A SCANLAN IN [SIC]-LAND
Hey!
We are clamoring ova heah for more eXile! Write another edition or something. Keep up the good work.
Patrick Scanlan
Dear Mr. Scanlan
That thing we did in issue 52 where we called ourselves "Moscow's Gay Alternative" was merely another in a series of sophomoric jokes. We're sorry if we led you astray.
EAR ELEPHANTS
"Krazy" Kevin,
Wow!! I have seen some obscure film critics in my time, but I have never seen a critic quite as obscure and irrelevant as you. I mean, how does it feel to know that the general public couldn't give two hoots about your opinions, no matter how on-target they might be? God, is it even fucking worth it?? Keep your chin up, "Krazy".
David (DumbAngel@webtv.net)
Dear "David,"
Krazy Kevin may be obscure and irrelevant, but you're the poor sap who's reading his reviews as you surf the web from a cubicle somewhere in middle America. So you tell us if it's fucking worth it. Also, you seem to have a problem with unnecessarily doubling your sentence-ending punctuation marks. We're here to tell ya that just a little bit of crank will take care of that affliction and have you churning out idiosyncrasy-free correspondence like a pro in no time.
ROLLING [SUC]
Dear eXile,
How can you morons take so seriously the fact that Rolling Stone wrote you up. Those assholes haven't been hip for about thirty years--they're the epitome of kultur krust. What has happened to the self-proclaimed "edgiest" newspaper in the world when its editors can't stop boasting about being in the most middlebrow entertainment magazine in America?
Tracy Hammer
Dear Ms. Hammer,
You just don't get it, do you? It's not that we care where our fame emanates from--it's that YOU care.
WOULD E LIE?
Dear Editor,
I understand that now that the crisis is gettin even worse and the holiday season has kept y'all short on body fluids you probably don't have too much of a desire to get back to work. Yet my demand is that you do so and provide partay-seekers with more updates on clubs and shows of our little Sodom and Gomorrah here. You got so lazy that your website hasn't been updated since December 3rd, Krazy Kevin only writes about how he stayed at home doing nothing, and Johnny Chen comes up with reviews of himself. How about something action live and new to offset the dark and gloomy Russkie winter? By the way a t-shirt would work just as good. You can always find me begging in the perehod from Chistiye Prudy to Turgenivskaya.
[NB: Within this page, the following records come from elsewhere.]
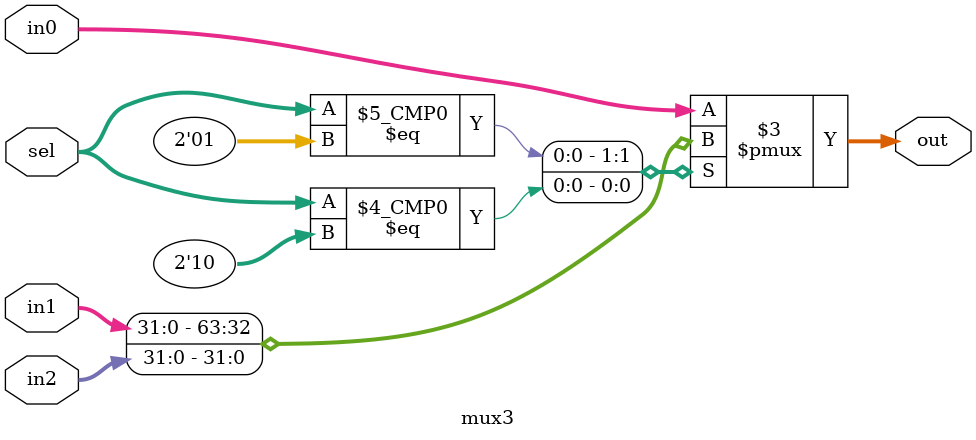
<source format=v>
`timescale 1ns / 1ps


module mux3 (in0, in1, in2, sel, out);
    parameter n = 32;
    input[n-1:0] in0, in1, in2;
    input[1:0] sel;
    output reg [n-1:0] out;

    always@(*)
    begin
        case (sel)
            2'd0: out = in0;
            2'd1: out = in1;
            2'd2: out = in2;
            default: out = in0;
        endcase
    end
endmodule
</source>
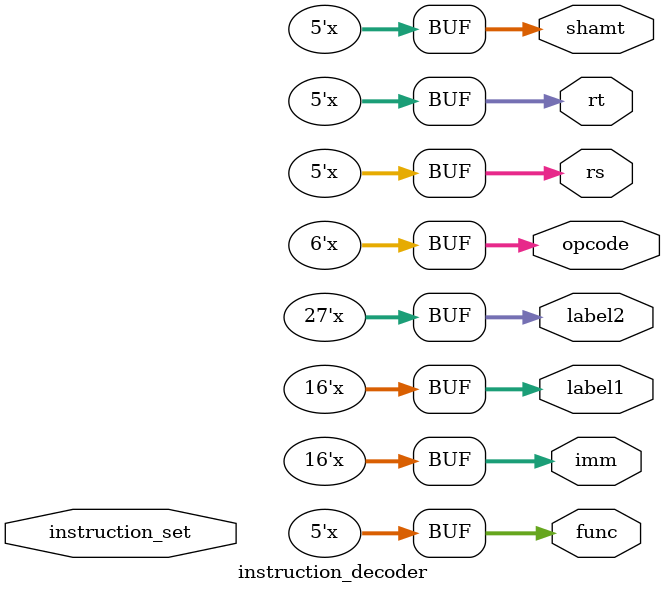
<source format=v>
`timescale 1ns / 1ps


module instruction_decoder (input [31:0] instruction_set, 
                            output [5:0] opcode,
                            output [4:0] rs,
                            output [4:0] rt,
                            output [4:0] shamt,
                            output [4:0] func,
                            output [15:0] imm,
                            output [15:0] label1,
                            output [26:0] label2);

    assign opcode = instruction[31:26];
    assign rs = instruction[25:21];
    assign rt = instruction[20:16];
    assign shamt = instruction[15:11];
    assign func = instruction[4:0];
    assign imm = instruction[15:0];
    assign label1 = instruction[15:0];
    assign label2 = instruction[26:0];
    
endmodule
</source>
Horny Russian Xmas to you and your mom,
Eli.
Dear Eli,
Our market research dept. has assured us that we don't have to update anything or write anything interesting for at least another 9 issues, because people like you are guaranteed to continue picking us up or checking our website disappointing time after disappointing time. That's just the kind of readers we have. Don't hold your breath for the t-shirt. Or then again... yeah, whyn'tcha hold your breath, and we'll have the t-shirt over in a jiffy, okay?
SHITE AID
Whatever happened at the Save America bandit aid party? How many showed up and who? I wanted to show up but was busy.
Update your web site, please.
Confidentially,
Alex
Dear Alex,
The party was a total bomb. No one could get his or her mojo working on anyone else. There was a complete absence of mojosity. All we can say is, it was all their fault.
INTERNUT POWERDEAL
Dear Mark & Matt,
I recently saw a piece about your Exile project on CNN (we had a piece about us on the same day, coincidentally) and found it to be very interesting.
We currently produce a series of internet portals for regions of the world outside of the United States and Western Europe, called Orientation (http://www.orientation.com). We've been running a product covering Central & Eastern Europe for the past 8 months, and will be launching a bilingual product covering Russia in the next week. It seems that perhaps there may be an interesting opportunity to work together in some way. In particular, I would be interested in creating a special co-branded section on the english version of Orientation Russia for The Exile. You would maintain full branding, and this association would help to build your name and international profile. If you are interested in this concept, please let me know and we can discuss it in more detail.
Best Regards,
Jay Tindall, Founder, VP Product Development
Orientation - Think Globally Search Locally
LB3, 40 Conduit Road, Mid Levels, Hong Kong
Tel: (852) 2915 1288 Fax: (852) 2858 4843
Mobile: (852) 9022-1407
http://www.orientation.com
http://www.theblackbox.com
Dear Mr. Tindall,
Your concept sucks. Crawl back into that starch-collared, wedding-ringed, deal-making hole that you came out from, and don't ever bother us again.